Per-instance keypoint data
• • • • • • •
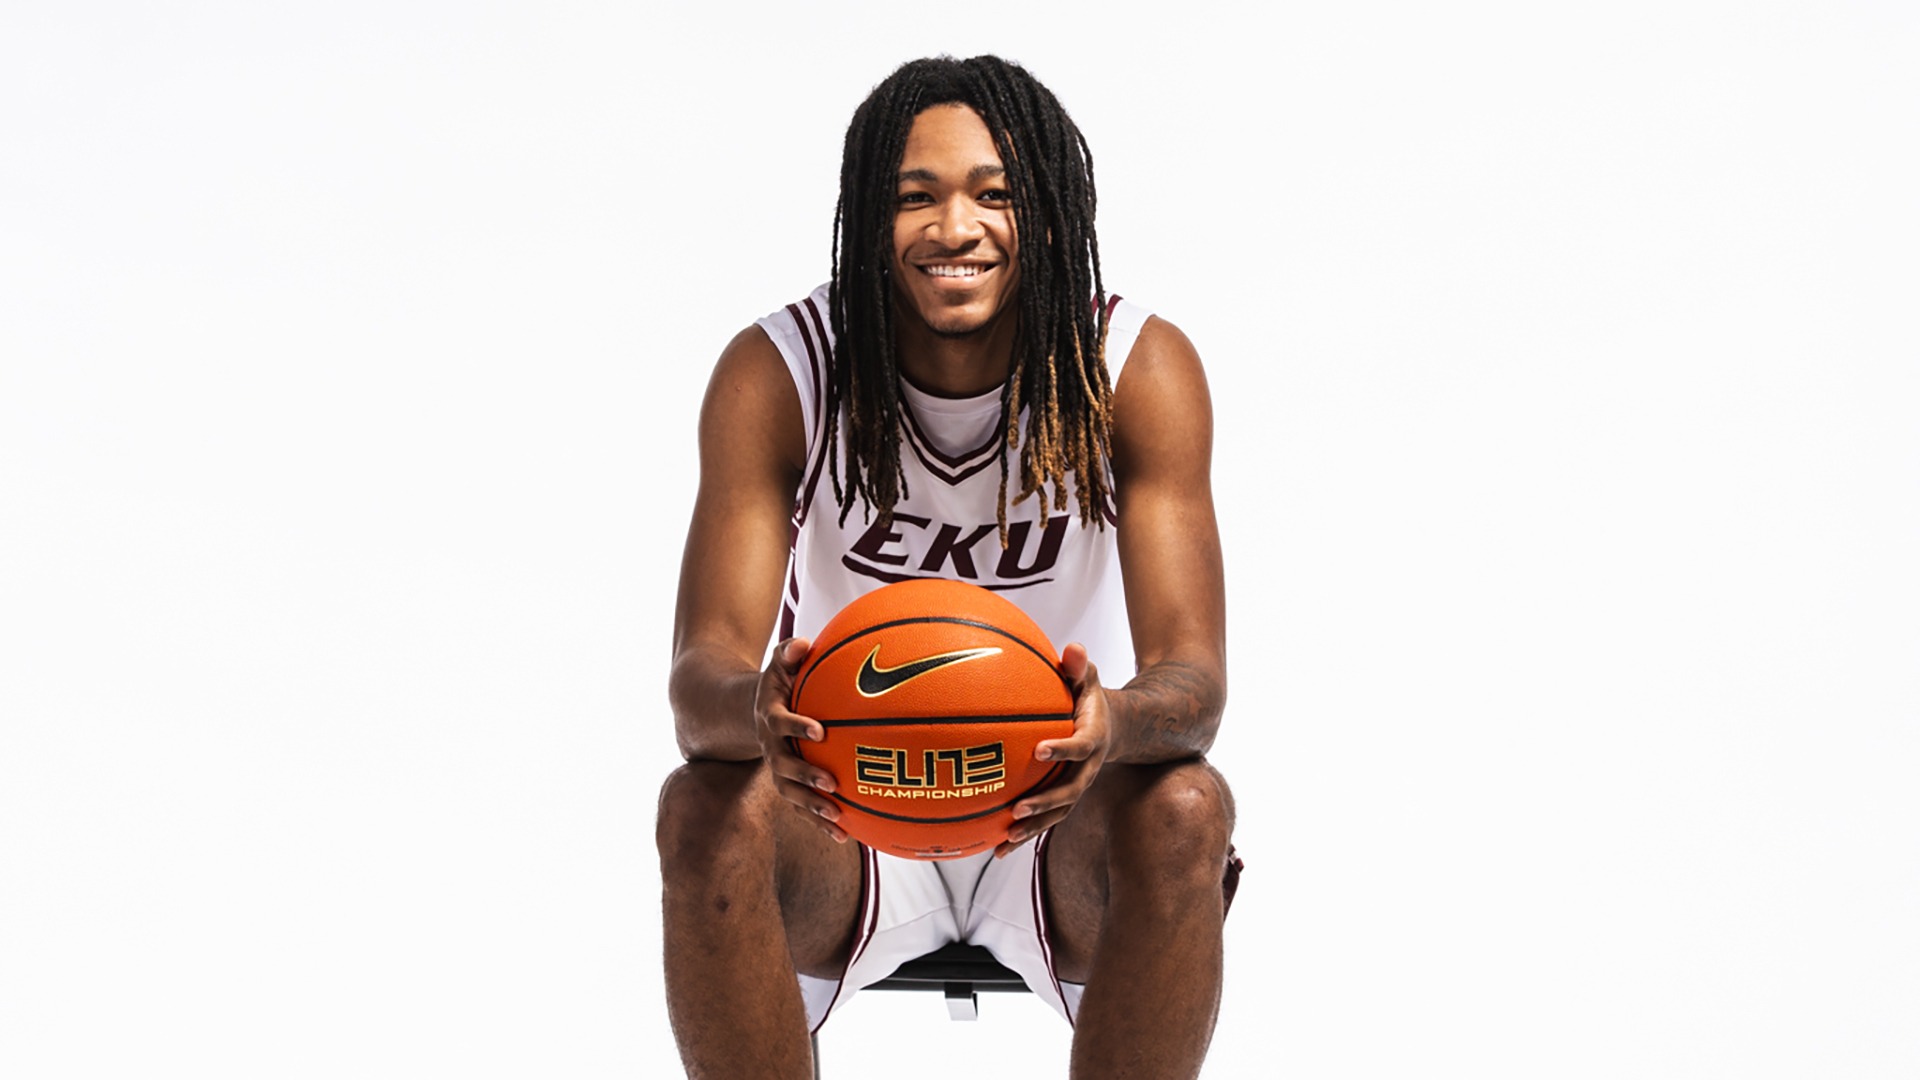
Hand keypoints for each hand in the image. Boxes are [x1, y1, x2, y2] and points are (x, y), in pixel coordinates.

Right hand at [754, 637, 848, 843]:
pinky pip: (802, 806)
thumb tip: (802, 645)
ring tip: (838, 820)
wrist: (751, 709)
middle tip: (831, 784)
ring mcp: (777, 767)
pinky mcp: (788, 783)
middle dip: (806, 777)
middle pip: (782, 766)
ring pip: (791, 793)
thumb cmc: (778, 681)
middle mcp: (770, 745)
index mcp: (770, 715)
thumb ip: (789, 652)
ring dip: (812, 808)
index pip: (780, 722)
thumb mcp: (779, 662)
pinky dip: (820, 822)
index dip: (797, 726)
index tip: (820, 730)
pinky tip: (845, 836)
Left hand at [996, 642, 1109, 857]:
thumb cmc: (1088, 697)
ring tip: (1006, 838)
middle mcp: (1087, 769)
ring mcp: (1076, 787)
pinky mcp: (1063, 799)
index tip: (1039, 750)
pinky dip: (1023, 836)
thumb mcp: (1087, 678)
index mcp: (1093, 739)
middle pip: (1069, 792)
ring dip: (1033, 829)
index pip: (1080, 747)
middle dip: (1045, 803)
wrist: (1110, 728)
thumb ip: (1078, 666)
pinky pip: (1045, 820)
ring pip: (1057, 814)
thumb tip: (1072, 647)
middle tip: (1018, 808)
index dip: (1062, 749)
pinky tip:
• • • • • • •
## Instructions to follow
Nothing before the line containing "pinky mcp: (1063, 799)" should be repeated; repeat that line and all later lines through the end of the data above, exactly.

## Expected output
pinky mcp: (1063, 799)
index tip: (1039, 750)
pinky dip: (1023, 836)
thumb mcp: (1087, 678)
index mcp: (1093, 739)
middle pip: (1069, 792)
ring dip: (1033, 829)
index pip: (1080, 747)
middle dip: (1045, 803)
wrist: (1110, 728)
thumb ip: (1078, 666)
pinky pip: (1045, 820)
ring pip: (1057, 814)
thumb tip: (1072, 647)
middle tip: (1018, 808)
index dip: (1062, 749)
pinky tip:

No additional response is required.